Simon Dufresne, porté disparu depuis la mi-février 2019, et dont le corps n’a jamais été retrouvé, aurait été tué par balles, démembré et brûlé, selon la police.

Daniel Renaud Daniel Renaud
La Presse

Louis-Samuel Perron Louis-Samuel Perron
La Presse

C’est ce que révèlent des documents judiciaires dont La Presse a obtenu copie.

Cinq hommes ont été arrêtés mercredi et ont comparu jeudi au Palais de justice de Joliette pour leur rôle présumé dans la mort de Simon Dufresne, 31 ans, un individu au lourd passé criminel.

Deux d’entre eux, Jonathan Provencher, 41 ans, de Deux-Montagnes et Alfredo Rodriguez Farinas, 29 ans, de Saint-François-du-Lac, font face à des chefs de meurtre au premier degré, séquestration, complot et complicité après le fait.
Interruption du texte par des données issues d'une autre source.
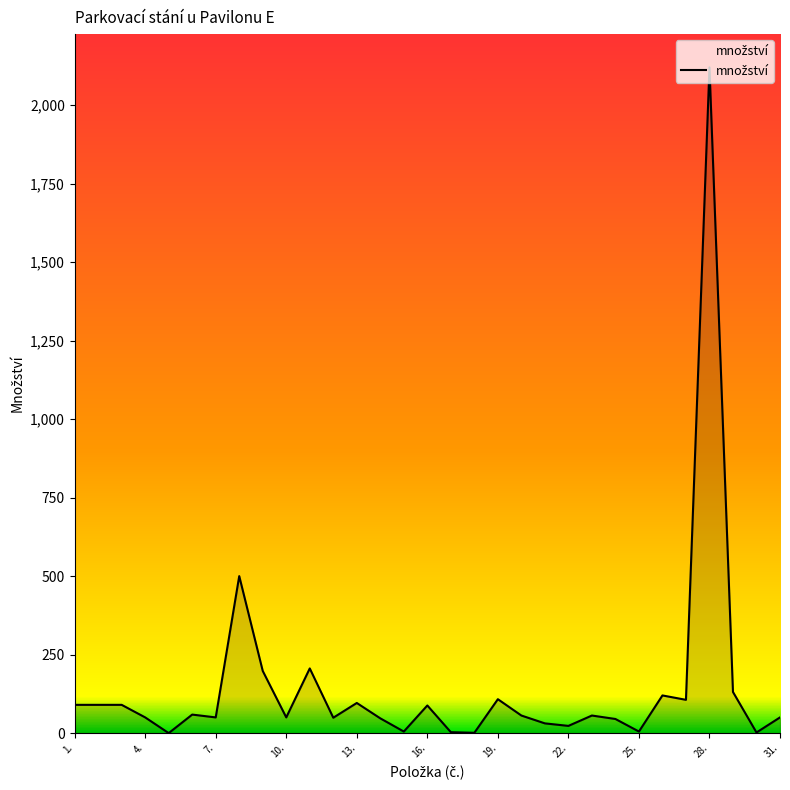

What is the sum of all values?

4525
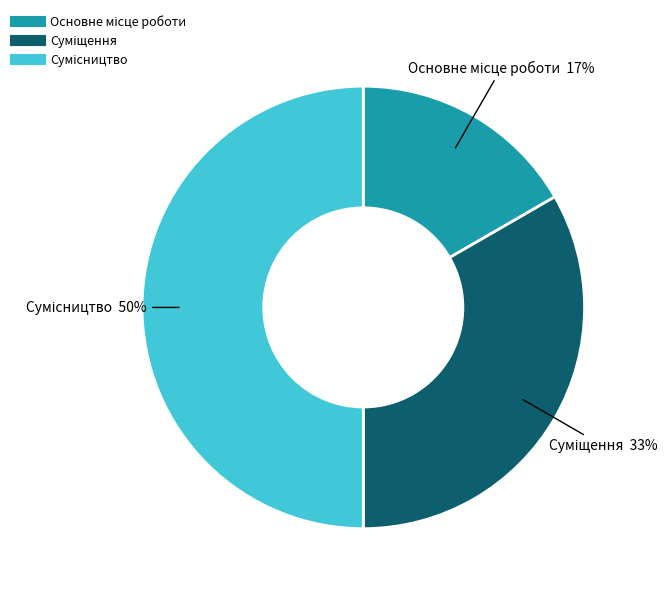

To the nearest percent, what is the average slice percentage?

33%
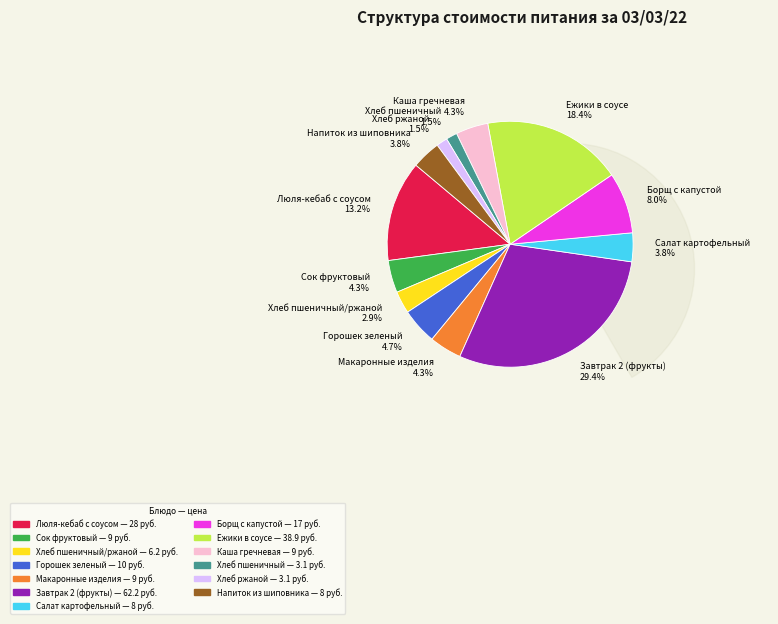

Is Горошек зеленый the majority of the pie?

No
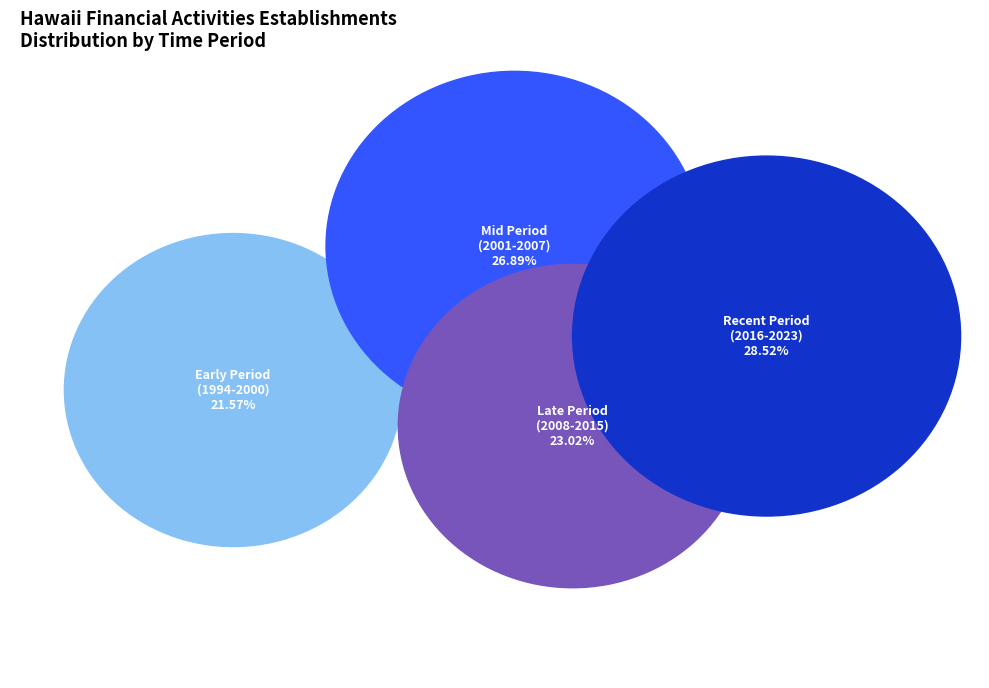

True or false: 1996 accounts for 3% of the total.

True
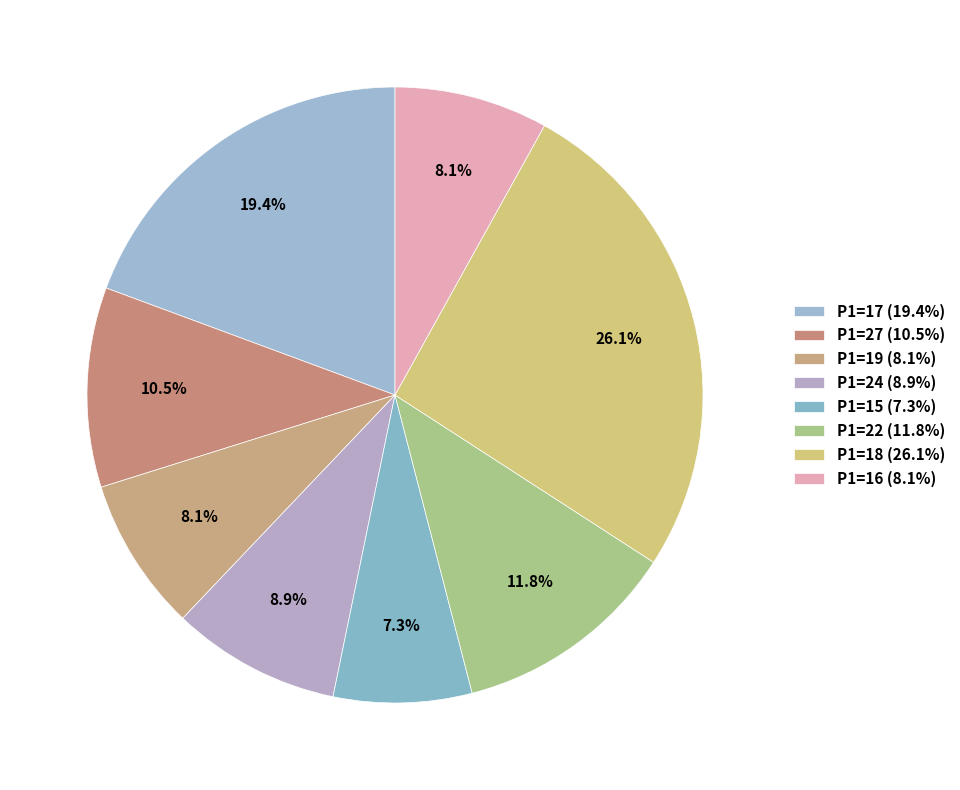

Is there any slice that represents more than half of the pie?

No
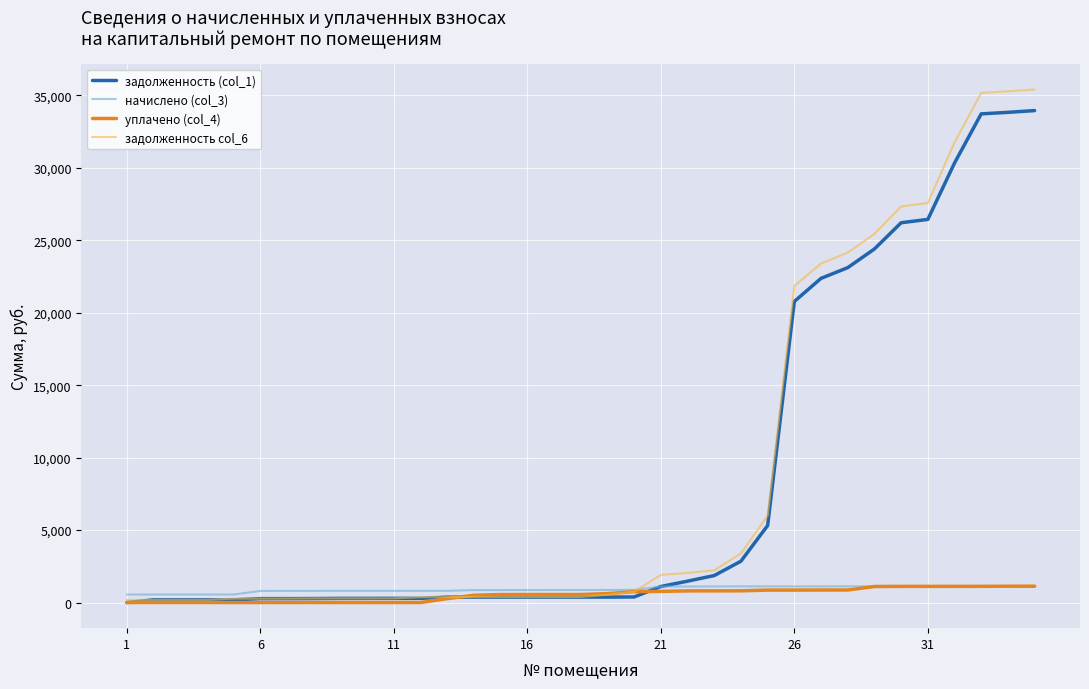

How many lines are shown in the chart?

4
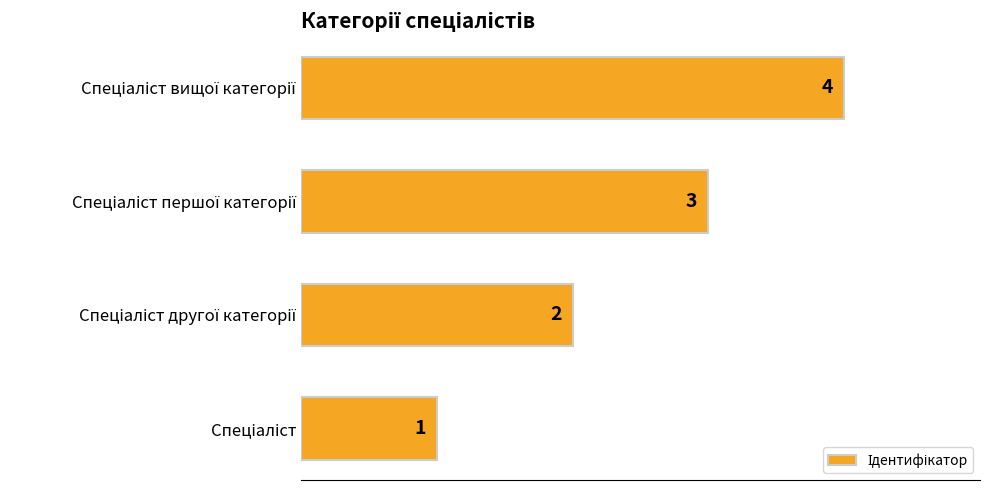

Are the bars horizontal?

Yes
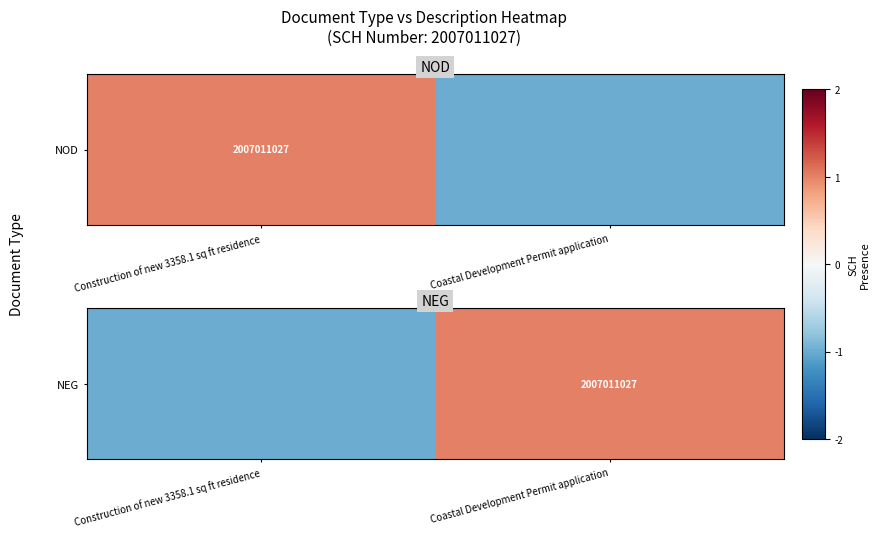

At which category does the chart reach its peak across all series?

Coastal Development Permit application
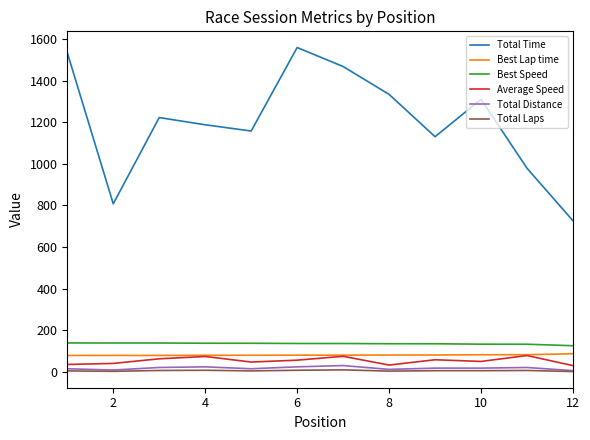

Which series has the largest total across all categories?

Total Time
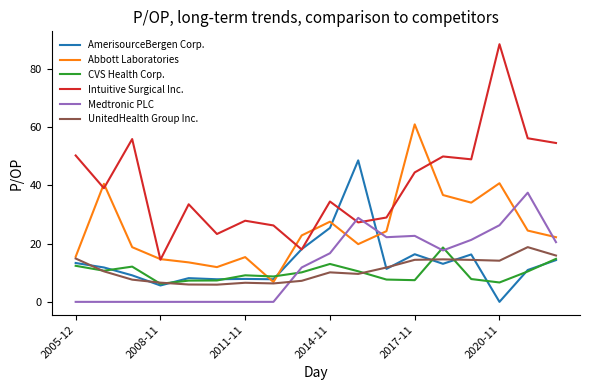

Which series has the largest total across all categories?

Intuitive Surgical Inc.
Un montréalais, Jonathan Tshinkenke, 20 ans, est accusé de séquestration, de complot pour meurtre et de complicité après le fait, Yvon Camirand, 54 ans, de Saint-Calixte fait face à un chef de complicité après le fait, alors que Stéphane Larouche, 47 ans, également de Saint-Calixte, fait face à des chefs de séquestration et de complicité après le fait.

Ils demeurent détenus en attendant la suite des procédures.

Deux femmes ont également été arrêtées par la Sûreté du Québec mais celles-ci ont été relâchées, sans comparaître.

Mésentente fatale

Selon nos informations, la victime, Simon Dufresne, connaissait trois des cinq accusés ; Jonathan Provencher, pour avoir déjà été associé avec lui dans la production de stupéfiants et dans un projet immobilier, ainsi que Tshinkenke et Rodriguez-Farinas, qui auraient déjà été ses colocataires. Les deux autres accusés, Larouche et Camirand, seraient des employés de Provencher, et habiteraient sur le même rang que celui-ci.

C’est en mars 2019 que la disparition de Dufresne a été signalée à la police de Saint-Jérôme qui a ensuite transféré le dossier à la Sûreté du Québec.

Selon les informations obtenues en cours d’enquête par les enquêteurs des Crimes contre la personne de la SQ, une mésentente aurait éclaté entre Dufresne et Provencher vers le 13 février, pour une raison inconnue, et à partir de ce moment, un complot aurait été organisé pour tuer Dufresne. Le ou vers le 13 février 2019, Dufresne aurait été tué par balles dans sa résidence située sur la rue Saint-Georges à Rawdon. Le même jour, des accusés auraient récupéré le corps de Dufresne, l’auraient emballé dans des sacs, chargé à bord de la camionnette F-350 noire de Provencher, et transporté sur un terrain de la rue Boisjoly à Saint-Calixte.

Dans les jours qui ont suivi, la résidence où le meurtre a eu lieu à Rawdon a été nettoyée. Le corps de la victime aurait ensuite été démembré et brûlé sur le terrain de Saint-Calixte où il avait été transporté. Plus tard, Provencher aurait disposé de son F-350 en faisant appel à un remorqueur.

Sa tête mise à prix

Selon les documents, Dufresne était connu dans le milieu du crime organisé et avait un contrat sur sa tête.

D’après nos informations, le jeune homme aurait eu plus d’un contrat sur sa tête, notamment parce qu’il aurait fait le trafic de stupéfiants sans respecter les règles, sur des territoires loués par des membres des Hells Angels.

Toutefois, rien n’indique, pour le moment du moins, que les Hells Angels seraient impliqués dans les événements qui ont mené à l’assassinat de Simon Dufresne.

D’après nos informations, la Sûreté du Québec aurait fait appel à un agent d'infiltration pour mener à bien son enquête.

Selon des sources policières et du milieu criminel, Simon Dufresne, et des membres de son entourage, étaient connus pour réaliser des vols de drogues et de recettes de la vente de stupéfiants (burns) sur la couronne nord de Montréal.

Simon Dufresne a été condamné à une peine de pénitencier il y a quelques années pour son rôle dans la mort d’Anthony Bibeau. Ce père de famille avait été abandonné par ses amis dans un banc de neige près d’une route, alors qu’il s’était effondré pendant un party bien arrosé en 2012.